# Feeding Cull Cows



## Vol (Jul 5, 2009)

Growing TN.

Regards, Mike

http://growingtennessee.com/news/2016/11/feeding-cull-cows-prior-sale-may-add-value/?utm_source=Growing+Tennessee&utm_campaign=63861eecee-growingtennessee-daily_newsletter&utm_medium=email&utm_term=0_d75710df8e-63861eecee-296641129


----------



## Tim/South (Dec 12, 2011)

Good read.

We have weaned some calves at 150 days this year. Because of the drought, the main forage has been hay this summer. Older cows have a hard time raising a calf on hay but do well on grass.

We are feeding the better Bermuda hay now to get weight back on the mommas before winter. Some will be culled.

We also went back to paste dewormer several years ago. That really aids in bringing them back up to weight.

I have one heifer that should have calved. She is being fed and going on our plate.

Have one older momma in the pen, on feed and free choice hay. Her calf can enter through a creep panel.

It is hard to cull a momma cow that raises a good calf every year on her own. I have some I should have sold 2 years ago when prices were high. The last two calves have made them show their age.


----------



## hog987 (Apr 5, 2011)

The experts say to preg check in fall and cull any opens. One old guy gave me the advice to forget the cost and the rodeo of preg checking. Feed all cows over the winter and than after so many days after calving starts cull anything that doesn't have a calf. That way your not selling culls in fall when prices are the lowest. Also an open cow will gain weight over the winter on decent feed. Than she will sell into higher markets inthe spring.

Now this works 8-9 times out of ten. Than we get a year like last year where it doesnt work. But also if you have a lame old cow better sell her while you can cause they like to die before they gain weight.


----------



## IHCman (Aug 27, 2011)

I like to preg check in the fall and pull the opens. That way I have the option to take them to town right away if the price is right or keep them seperate and feed em a little better to put on weight and then sell them later.

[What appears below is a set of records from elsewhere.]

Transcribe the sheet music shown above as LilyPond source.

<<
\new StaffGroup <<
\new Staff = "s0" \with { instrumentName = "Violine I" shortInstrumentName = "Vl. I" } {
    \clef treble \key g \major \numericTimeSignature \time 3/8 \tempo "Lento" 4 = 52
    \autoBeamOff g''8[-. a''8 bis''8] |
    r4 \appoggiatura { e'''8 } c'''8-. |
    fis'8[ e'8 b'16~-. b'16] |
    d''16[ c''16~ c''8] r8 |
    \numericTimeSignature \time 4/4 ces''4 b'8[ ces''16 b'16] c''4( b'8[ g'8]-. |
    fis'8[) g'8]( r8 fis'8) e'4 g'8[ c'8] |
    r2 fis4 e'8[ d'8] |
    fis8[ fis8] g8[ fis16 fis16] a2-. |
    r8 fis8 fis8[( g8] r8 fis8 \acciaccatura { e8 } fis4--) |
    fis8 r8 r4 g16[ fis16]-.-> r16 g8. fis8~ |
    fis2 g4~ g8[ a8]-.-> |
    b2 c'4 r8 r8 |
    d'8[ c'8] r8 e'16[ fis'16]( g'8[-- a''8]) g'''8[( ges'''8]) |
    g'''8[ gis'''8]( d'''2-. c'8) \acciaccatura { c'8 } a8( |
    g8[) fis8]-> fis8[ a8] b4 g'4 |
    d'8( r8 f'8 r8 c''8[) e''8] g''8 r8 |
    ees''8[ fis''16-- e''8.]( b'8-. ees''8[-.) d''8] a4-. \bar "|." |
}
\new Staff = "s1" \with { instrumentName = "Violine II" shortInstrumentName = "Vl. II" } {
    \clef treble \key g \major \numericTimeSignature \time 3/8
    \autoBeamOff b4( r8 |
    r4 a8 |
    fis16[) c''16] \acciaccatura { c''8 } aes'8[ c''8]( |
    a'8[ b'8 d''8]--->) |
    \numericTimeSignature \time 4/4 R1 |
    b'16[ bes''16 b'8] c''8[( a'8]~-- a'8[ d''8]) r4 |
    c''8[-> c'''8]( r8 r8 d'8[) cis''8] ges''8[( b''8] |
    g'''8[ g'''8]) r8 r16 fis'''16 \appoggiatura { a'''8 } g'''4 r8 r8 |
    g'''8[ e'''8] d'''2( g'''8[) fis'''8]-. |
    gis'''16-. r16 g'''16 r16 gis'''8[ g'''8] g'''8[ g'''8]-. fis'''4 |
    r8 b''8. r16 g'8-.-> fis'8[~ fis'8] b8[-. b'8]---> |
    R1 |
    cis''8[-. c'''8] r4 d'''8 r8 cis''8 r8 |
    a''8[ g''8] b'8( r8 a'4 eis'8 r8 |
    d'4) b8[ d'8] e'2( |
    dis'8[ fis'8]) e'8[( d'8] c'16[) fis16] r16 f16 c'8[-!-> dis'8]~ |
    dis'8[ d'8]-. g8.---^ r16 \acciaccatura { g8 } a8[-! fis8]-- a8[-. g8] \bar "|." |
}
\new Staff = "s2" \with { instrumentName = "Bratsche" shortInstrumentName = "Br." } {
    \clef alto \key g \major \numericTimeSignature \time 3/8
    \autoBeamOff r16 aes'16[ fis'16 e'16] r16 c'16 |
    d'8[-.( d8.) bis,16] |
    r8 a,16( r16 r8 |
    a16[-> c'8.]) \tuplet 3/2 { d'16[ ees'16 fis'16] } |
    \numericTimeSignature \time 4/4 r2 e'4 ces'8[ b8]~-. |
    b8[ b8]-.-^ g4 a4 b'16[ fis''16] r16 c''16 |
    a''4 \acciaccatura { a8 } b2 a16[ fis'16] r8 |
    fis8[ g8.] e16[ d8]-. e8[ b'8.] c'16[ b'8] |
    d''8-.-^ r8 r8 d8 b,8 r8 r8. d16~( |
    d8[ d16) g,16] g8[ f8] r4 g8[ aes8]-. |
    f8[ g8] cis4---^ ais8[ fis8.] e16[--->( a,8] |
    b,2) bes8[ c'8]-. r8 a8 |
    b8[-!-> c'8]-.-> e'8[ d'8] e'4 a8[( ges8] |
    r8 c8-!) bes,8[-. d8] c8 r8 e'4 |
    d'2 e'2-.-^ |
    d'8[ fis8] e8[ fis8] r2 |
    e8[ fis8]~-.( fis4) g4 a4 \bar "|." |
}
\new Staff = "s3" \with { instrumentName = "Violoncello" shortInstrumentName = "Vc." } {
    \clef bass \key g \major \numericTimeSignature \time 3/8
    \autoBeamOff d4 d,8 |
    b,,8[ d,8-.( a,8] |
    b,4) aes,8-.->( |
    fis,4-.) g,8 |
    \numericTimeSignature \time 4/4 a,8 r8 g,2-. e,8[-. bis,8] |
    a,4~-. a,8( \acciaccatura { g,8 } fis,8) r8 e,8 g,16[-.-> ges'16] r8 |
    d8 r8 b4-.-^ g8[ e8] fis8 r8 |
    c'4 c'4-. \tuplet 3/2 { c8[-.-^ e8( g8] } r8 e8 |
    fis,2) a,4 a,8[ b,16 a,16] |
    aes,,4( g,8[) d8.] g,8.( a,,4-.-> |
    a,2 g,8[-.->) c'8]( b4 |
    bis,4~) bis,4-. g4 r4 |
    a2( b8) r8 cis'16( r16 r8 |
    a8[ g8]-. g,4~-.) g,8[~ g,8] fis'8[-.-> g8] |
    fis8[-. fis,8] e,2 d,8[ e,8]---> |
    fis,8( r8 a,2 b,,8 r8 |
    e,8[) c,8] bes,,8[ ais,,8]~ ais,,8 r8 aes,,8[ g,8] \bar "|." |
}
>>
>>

We always pull off 30 cows or so in the spring that go in a cull pasture without a bull. Cows that are old, bad udders, bad disposition, or just plain don't like. Put a creep feeder in that pasture for the calves so we can wean the calves early in August and sell those cull cows in Sept thru Oct. Usually hit a better market that time of year here before all the opens go to town. This year it didn't work out so well, shoulda sold the culls in Sept but held them into Oct. Oh well I guess.


----------